Data shown START

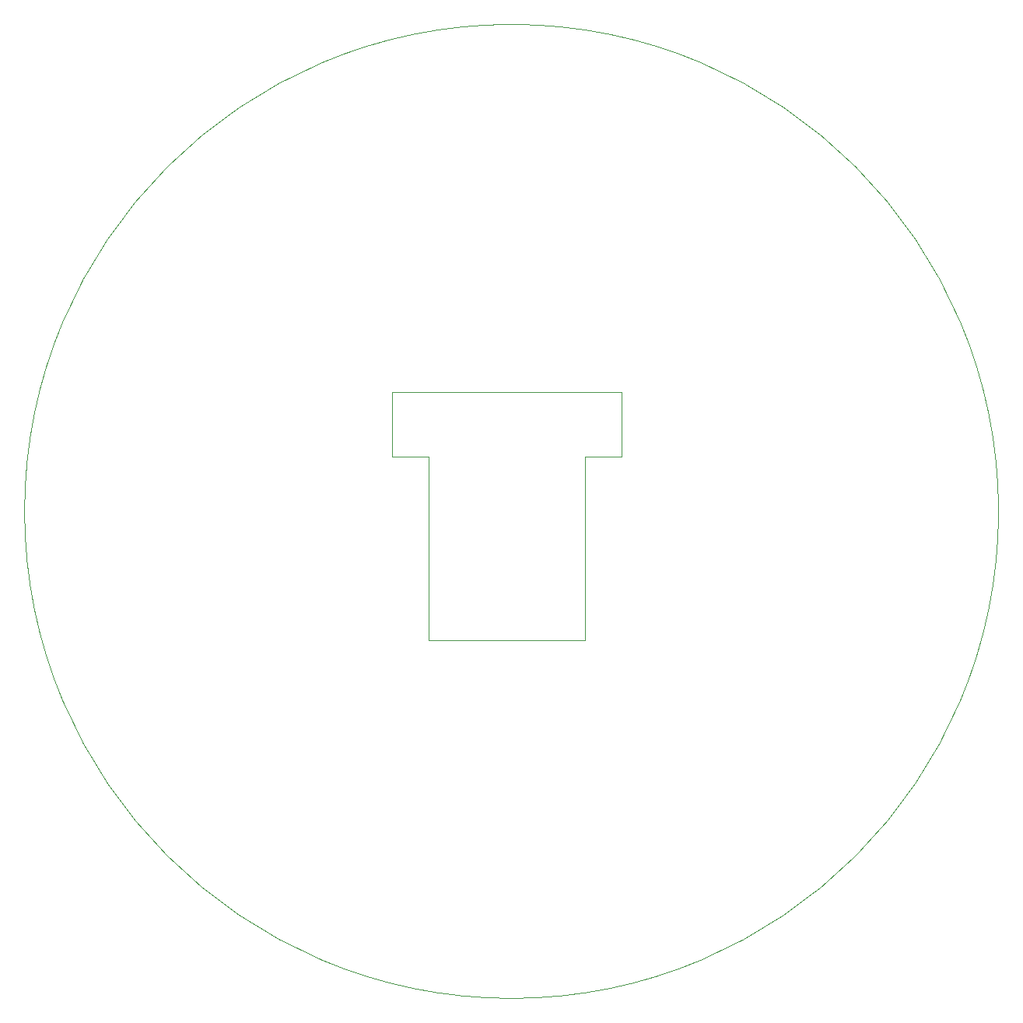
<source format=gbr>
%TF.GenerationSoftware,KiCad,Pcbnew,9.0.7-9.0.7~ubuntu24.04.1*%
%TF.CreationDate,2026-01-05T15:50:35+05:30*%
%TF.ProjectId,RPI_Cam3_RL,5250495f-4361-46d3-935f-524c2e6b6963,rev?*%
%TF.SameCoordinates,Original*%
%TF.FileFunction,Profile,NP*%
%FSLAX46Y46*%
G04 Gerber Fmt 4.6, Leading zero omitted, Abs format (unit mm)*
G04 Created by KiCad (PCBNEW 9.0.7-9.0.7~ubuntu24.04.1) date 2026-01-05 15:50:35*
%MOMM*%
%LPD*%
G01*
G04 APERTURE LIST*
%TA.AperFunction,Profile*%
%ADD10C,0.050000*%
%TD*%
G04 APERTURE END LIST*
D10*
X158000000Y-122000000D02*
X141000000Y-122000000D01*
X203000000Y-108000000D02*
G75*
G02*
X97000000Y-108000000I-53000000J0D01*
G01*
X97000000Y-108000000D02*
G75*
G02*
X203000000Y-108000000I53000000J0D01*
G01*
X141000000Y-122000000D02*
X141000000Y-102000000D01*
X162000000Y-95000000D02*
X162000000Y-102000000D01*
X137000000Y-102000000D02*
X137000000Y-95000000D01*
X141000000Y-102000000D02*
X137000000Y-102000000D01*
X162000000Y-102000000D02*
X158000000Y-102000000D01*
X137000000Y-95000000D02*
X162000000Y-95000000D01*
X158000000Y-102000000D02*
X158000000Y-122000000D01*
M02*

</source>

Data shown END

Directive: The word to find is "format". Copy every line of the data that holds it.

Response below:
<source format=gbr>
G04 Gerber Fmt 4.6, Leading zero omitted, Abs format (unit mm)*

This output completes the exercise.